Dean Small could be so effective in promoting the cause of minorities in the School because of his credibility as a minority professional himself and as an active participant in civic affairs, because of his energy and dedication, and because of his skill as an enabler. Former students and colleagues tell of how he would work behind the scenes, talking with lots of people, persisting but not in a way to stimulate resistance, going to bat for students in so many ways yet often without their even knowing.
Today's Conference - this outstandingly successful institution - is a creation of the Minority Student Caucus - and Dean Small. Students involved in those early years tell how Dean Small pulled the Minority Health Conference together -- identifying people, shepherding the Conference activities, getting feedback. Dean Small was everywhere. He would create the vehicle for people to really meet and interact and plan and do things. Each year a new group of students would arrive and organize a successful Conference. Dean Small was the constant force that made that possible. Somehow the Conference, as everything else that he did, was always the accomplishment of someone else. But to quote from a letter from a member of the Planning Committee after the 1991 Conference, "Bill Small's diverse and masterful contributions . . . his advice, experience, judgment, and commitment - as well as large amounts of his time and energy - were indispensable to the Conference's success. The Dean's Office could not have been represented more effectively, diplomatically, and graciously."
Dean Small somehow never got into the spirit of self promotion. But from now on he will not be able to escape recognition entirely, since henceforth the Keynote Address will bear his name.
With that said, it is my pleasure to introduce a familiar face in public health within this state, North Carolina’s State Health Director and Assistant Secretary for Health and Human Services Dr. Andrew Dennis McBride. Dr. McBride has rapidly achieved a position of profound leadership, visibility, and authority for North Carolina public health in only his first year on the job.

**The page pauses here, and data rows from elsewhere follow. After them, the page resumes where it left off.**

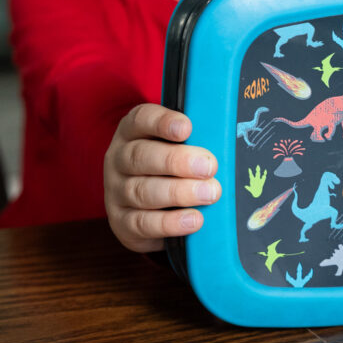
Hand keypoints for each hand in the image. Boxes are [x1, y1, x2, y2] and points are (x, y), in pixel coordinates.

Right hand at [104, 104, 220, 252]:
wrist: (146, 209)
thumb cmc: (168, 169)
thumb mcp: (176, 147)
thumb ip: (194, 141)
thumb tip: (226, 140)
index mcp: (132, 132)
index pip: (141, 119)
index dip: (162, 122)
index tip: (187, 128)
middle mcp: (118, 159)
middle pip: (141, 156)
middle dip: (177, 161)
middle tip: (209, 167)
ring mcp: (116, 192)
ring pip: (142, 191)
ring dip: (179, 193)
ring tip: (209, 193)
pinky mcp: (121, 223)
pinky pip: (143, 223)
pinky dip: (170, 223)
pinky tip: (194, 219)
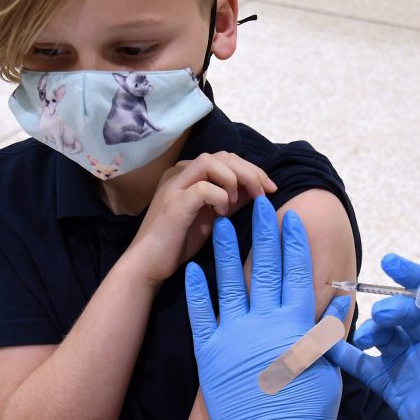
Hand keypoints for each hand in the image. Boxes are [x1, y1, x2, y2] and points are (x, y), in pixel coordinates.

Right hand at [130, 151, 275, 286]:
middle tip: (265, 192)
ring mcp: (174, 185)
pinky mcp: (174, 203)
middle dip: (250, 172)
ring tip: (239, 201)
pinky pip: (204, 188)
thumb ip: (232, 199)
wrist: (149, 264)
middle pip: (223, 156)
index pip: (226, 158)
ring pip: (211, 162)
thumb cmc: (180, 242)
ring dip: (235, 179)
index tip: (270, 188)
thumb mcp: (213, 215)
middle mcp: (179, 173)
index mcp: (188, 174)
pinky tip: (221, 215)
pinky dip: (220, 197)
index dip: (252, 169)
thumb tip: (258, 188)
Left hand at [185, 196, 348, 419]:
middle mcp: (267, 322)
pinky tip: (193, 269)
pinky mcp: (210, 355)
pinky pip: (201, 317)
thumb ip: (327, 332)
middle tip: (259, 204)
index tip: (291, 218)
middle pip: (266, 268)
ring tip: (224, 224)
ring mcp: (236, 336)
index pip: (297, 273)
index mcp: (297, 324)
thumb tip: (335, 302)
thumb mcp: (328, 369)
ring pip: (231, 283)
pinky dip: (196, 292)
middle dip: (264, 233)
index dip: (294, 243)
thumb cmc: (308, 413)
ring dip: (228, 251)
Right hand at [326, 255, 419, 419]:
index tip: (390, 262)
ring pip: (383, 335)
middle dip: (392, 307)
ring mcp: (410, 364)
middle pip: (403, 312)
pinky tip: (330, 346)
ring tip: (370, 336)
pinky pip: (367, 368)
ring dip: (372, 328)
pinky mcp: (394, 389)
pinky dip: (347, 356)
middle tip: (386, 316)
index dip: (411, 275)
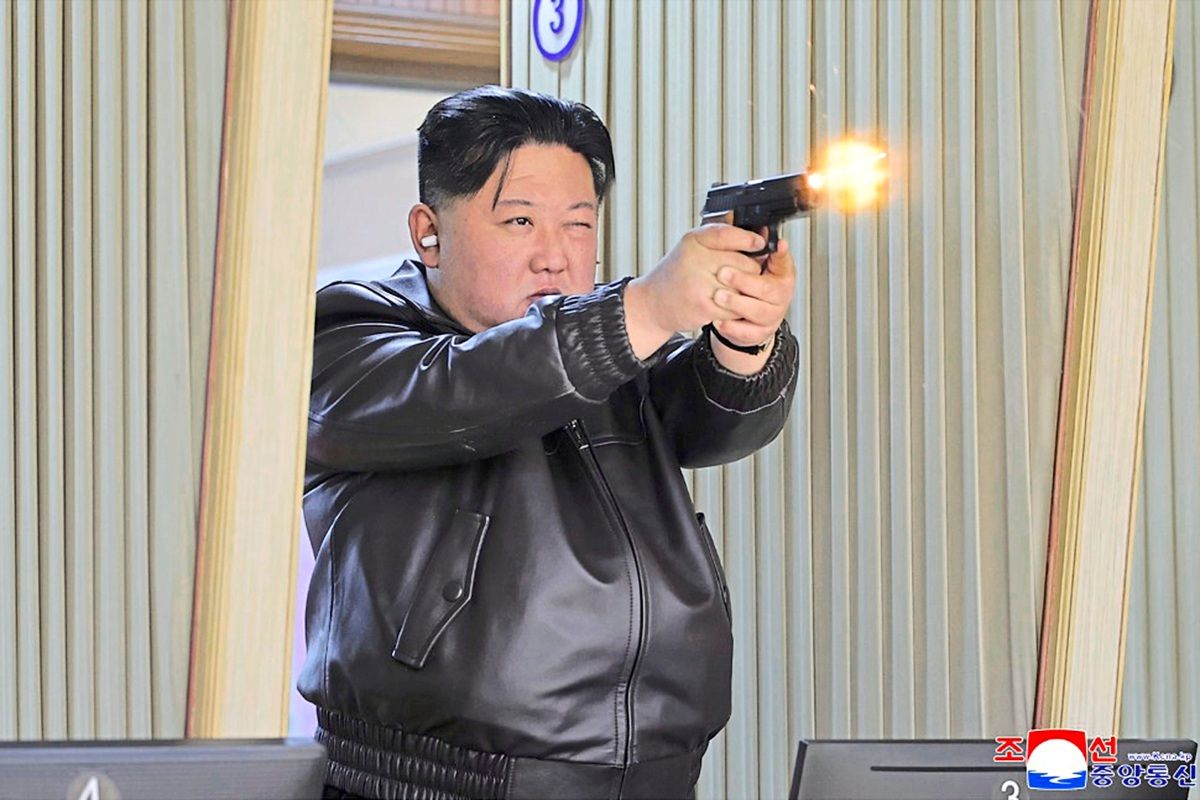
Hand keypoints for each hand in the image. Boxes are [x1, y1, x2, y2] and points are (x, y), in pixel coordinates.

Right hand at [627, 224, 767, 339]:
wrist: (653, 302)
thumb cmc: (677, 274)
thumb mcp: (693, 246)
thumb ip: (721, 238)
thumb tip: (757, 233)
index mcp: (694, 241)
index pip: (729, 235)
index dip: (748, 240)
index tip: (758, 244)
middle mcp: (696, 259)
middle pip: (744, 263)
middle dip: (749, 270)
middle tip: (741, 274)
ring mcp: (700, 284)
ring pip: (742, 287)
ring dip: (742, 291)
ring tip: (729, 289)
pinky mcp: (704, 306)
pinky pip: (734, 306)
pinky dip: (734, 308)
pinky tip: (723, 303)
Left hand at [710, 236, 794, 346]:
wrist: (742, 318)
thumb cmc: (746, 285)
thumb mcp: (747, 261)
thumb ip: (742, 242)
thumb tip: (731, 214)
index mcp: (780, 273)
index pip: (785, 262)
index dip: (781, 254)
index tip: (777, 244)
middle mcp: (779, 294)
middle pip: (769, 288)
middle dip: (745, 280)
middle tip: (723, 272)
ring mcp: (771, 315)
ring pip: (758, 311)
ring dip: (737, 303)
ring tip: (718, 296)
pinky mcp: (760, 332)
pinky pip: (748, 332)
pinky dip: (733, 327)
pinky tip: (719, 320)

Before to coming to North Carolina in February of last year, Dr. McBride served as director of the Stamford Health Department in Stamford, Connecticut, as the commissioner of health for Washington, DC, and as a senior vice president at the Children’s Hospital of the National Medical Center in Washington, DC.

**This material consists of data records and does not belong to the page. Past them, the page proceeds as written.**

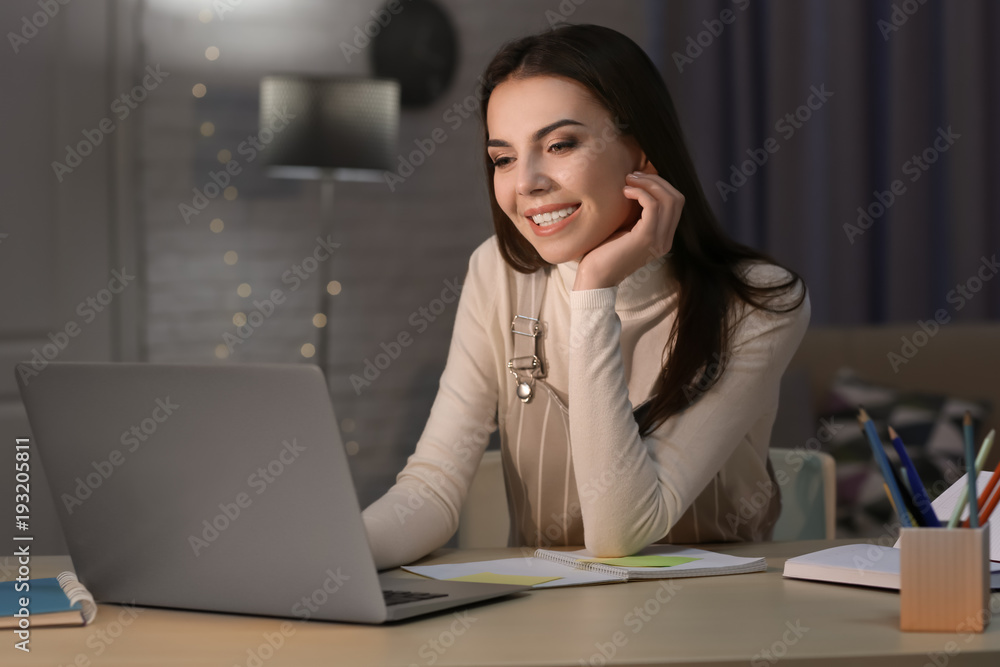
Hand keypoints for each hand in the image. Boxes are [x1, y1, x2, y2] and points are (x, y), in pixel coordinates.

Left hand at [573, 164, 683, 290]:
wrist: (595, 278)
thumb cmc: (603, 253)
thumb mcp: (625, 229)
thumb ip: (637, 214)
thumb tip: (637, 186)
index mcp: (663, 238)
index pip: (675, 203)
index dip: (660, 185)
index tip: (638, 179)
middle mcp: (666, 240)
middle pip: (677, 198)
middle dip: (657, 180)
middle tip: (633, 176)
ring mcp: (659, 240)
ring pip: (669, 200)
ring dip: (649, 184)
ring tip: (628, 181)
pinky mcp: (646, 238)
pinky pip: (653, 206)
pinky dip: (641, 193)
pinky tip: (625, 192)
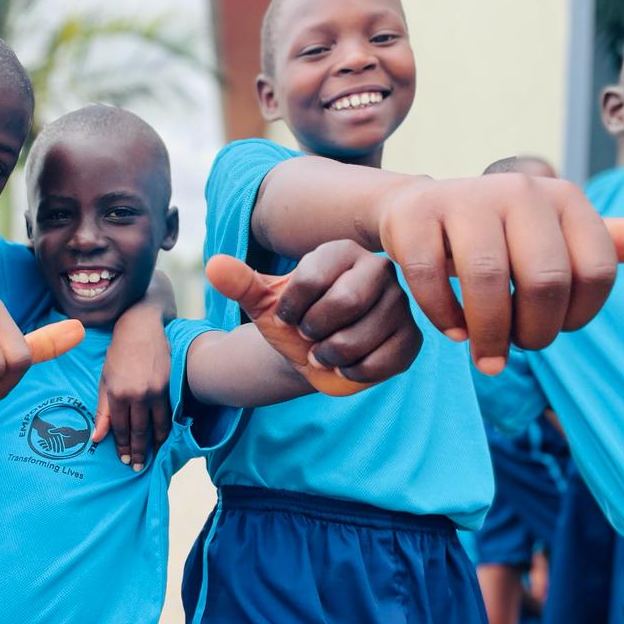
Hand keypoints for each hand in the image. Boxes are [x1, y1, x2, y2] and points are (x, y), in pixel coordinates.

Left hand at [90, 307, 171, 471]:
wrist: (140, 328)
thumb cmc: (118, 354)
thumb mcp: (104, 381)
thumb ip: (102, 411)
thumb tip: (97, 438)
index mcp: (117, 393)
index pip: (120, 427)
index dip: (122, 445)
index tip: (124, 459)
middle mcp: (138, 394)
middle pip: (140, 430)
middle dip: (138, 451)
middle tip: (137, 467)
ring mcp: (156, 390)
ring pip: (158, 425)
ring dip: (155, 444)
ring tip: (153, 456)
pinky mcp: (170, 386)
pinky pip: (169, 414)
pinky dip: (166, 428)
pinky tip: (164, 437)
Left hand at [206, 246, 421, 394]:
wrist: (312, 352)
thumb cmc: (290, 319)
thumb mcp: (262, 302)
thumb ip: (240, 283)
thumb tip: (213, 265)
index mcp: (342, 252)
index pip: (313, 277)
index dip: (290, 308)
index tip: (286, 316)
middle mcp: (379, 270)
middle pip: (345, 303)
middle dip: (314, 331)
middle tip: (307, 336)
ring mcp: (400, 304)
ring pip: (362, 336)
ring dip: (331, 354)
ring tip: (324, 351)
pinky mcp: (411, 338)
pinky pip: (384, 360)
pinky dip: (355, 371)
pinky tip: (347, 364)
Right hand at [377, 173, 616, 373]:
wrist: (416, 210)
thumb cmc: (500, 234)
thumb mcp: (564, 235)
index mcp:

In these positions, Dr. McBride has designed and implemented a number of innovative public health initiatives that have had important implications for the health of minority communities and children, including an aggressive childhood lead poisoning prevention program; a comprehensive AIDS education and prevention program; and a public school-based asthma screening program. A fellow pediatrician, Dr. McBride graduated high school in High Point, NC, and went on to receive his medical degree from the University of Pennsylvania and his public health degree from Yale.
Without further delay, let me cede the podium to North Carolina’s public health doctor Dennis McBride. As always it is a pleasure to have you here with us.
[Note by Victor Schoenbach, 4/21/2021: This text is presumably what I sent to Dean Roper in response to his request. Changes may have been made before the Dean delivered the remarks.]